The promise of soft media coverage has helped plenty of his predecessors overcome such objections.
Breaking the mould
His office is also yet to begin seriously engaging in media manipulation games over the distribution of exclusive stories that has become the rule for Australian prime ministers. But there is yet time.
So much of Mr Albanese’s political style is a rejection of up-tempo government and the 24/7 news cycle; he is one of the few MPs in Canberra who actually pre-dates its existence.
His time off the campaign with COVID-19 is a good example.
Labor argued that slowing down and withdrawing from a six-week campaign would help; the idea was inconceivable to people who could not see beyond politics.
To his critics it was proof that he is not much chop as a campaigner.
But Mr Albanese showed himself ready to break other rules, such as bringing his front bench colleagues to the centre of the campaign despite inevitable stories laced with leadership speculation.
By showing that he could see his own limitations, Mr Albanese has marked himself as a leader with a consensus style not seen for a very long time.
That is not to say he is not cynical.
His refusal to surrender costings early – while undeserving of being shouted at – is, at its core, about prioritising politics over transparency, which is not unusual.
He laughed on Thursday at the suggestion that Labor should not have a child care policy subsidising rich parents on incomes of up to $500,000 a year.
And while he calls Mr Morrison a man obsessed with division, Labor is running a targeted Medicare scare campaigns across regional NSW.
“Doesn’t this just show that you’re just another politician?” said one of his interrogators on Thursday.
It is unclear what he might have otherwise been since being elected in 1996.
But Mr Albanese does seem to have recently developed a callousness needed to make the sometimes expedient and occasionally morally dubious decisions that might keep a prime minister in office.
His policy platform has shrunk, but is still recognisably a Labor agenda.
Only by taking steps like these could Mr Albanese securing the backing of millions of Australian voters and stand a chance of being at the apex of government.
They had to be matched by other changes to take on a sense of authority that leadership requires.
During a 2013 debate for the Labor leadership contest he presented as ill at ease, even in front of party allies on his home ground of Trades Hall.

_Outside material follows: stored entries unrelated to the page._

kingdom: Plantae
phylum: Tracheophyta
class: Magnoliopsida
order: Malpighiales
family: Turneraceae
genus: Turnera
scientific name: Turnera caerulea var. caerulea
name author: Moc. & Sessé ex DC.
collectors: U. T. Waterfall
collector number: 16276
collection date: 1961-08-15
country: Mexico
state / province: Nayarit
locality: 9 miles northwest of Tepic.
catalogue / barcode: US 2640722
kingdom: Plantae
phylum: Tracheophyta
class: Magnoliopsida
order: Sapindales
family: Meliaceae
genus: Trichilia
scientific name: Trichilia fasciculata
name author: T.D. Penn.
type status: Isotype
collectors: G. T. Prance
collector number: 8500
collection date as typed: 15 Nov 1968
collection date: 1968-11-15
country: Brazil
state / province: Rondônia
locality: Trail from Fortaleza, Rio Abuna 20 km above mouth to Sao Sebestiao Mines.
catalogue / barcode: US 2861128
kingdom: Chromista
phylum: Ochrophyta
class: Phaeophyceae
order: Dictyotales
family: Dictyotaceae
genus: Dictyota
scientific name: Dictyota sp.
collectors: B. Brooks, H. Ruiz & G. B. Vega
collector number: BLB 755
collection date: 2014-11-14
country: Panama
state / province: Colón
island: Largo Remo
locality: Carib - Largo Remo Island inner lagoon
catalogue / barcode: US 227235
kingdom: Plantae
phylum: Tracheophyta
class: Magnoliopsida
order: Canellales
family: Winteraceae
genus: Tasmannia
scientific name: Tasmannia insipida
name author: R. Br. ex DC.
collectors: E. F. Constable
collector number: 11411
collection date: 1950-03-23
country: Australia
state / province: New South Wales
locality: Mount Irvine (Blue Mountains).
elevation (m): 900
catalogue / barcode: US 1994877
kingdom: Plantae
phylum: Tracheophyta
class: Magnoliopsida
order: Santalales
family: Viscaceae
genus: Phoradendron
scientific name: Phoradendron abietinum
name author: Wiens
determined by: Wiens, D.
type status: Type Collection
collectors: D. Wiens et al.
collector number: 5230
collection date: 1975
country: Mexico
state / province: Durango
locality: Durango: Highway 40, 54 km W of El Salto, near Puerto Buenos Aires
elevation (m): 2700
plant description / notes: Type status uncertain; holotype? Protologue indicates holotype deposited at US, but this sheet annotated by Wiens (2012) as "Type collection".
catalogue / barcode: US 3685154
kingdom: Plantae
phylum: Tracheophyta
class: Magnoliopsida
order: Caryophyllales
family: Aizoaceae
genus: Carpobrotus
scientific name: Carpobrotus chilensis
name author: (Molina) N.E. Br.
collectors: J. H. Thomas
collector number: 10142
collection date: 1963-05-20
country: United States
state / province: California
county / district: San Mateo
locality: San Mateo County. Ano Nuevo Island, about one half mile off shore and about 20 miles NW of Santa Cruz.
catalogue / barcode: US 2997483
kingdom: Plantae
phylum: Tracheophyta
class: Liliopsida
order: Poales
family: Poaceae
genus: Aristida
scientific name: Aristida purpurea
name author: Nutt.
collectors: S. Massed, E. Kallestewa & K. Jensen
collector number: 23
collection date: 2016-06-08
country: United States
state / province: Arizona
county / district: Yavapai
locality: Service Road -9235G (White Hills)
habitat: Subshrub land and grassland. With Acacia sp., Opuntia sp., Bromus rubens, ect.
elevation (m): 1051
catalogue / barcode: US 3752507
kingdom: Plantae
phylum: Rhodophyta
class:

He wore baggy suits and slouched back in a way that made him sound like he was gargling words.
As he draws himself up to meet reporters’ questions and occupies space in front of TV cameras with purpose, it is clear that Mr Albanese’s changes have been more than cosmetic.
And while he has changed plenty there are ways he remains himself enough that he could yet change the way we think of leadership.
All that is left is to see if he can proceed slowly across the finish line of Australian politics.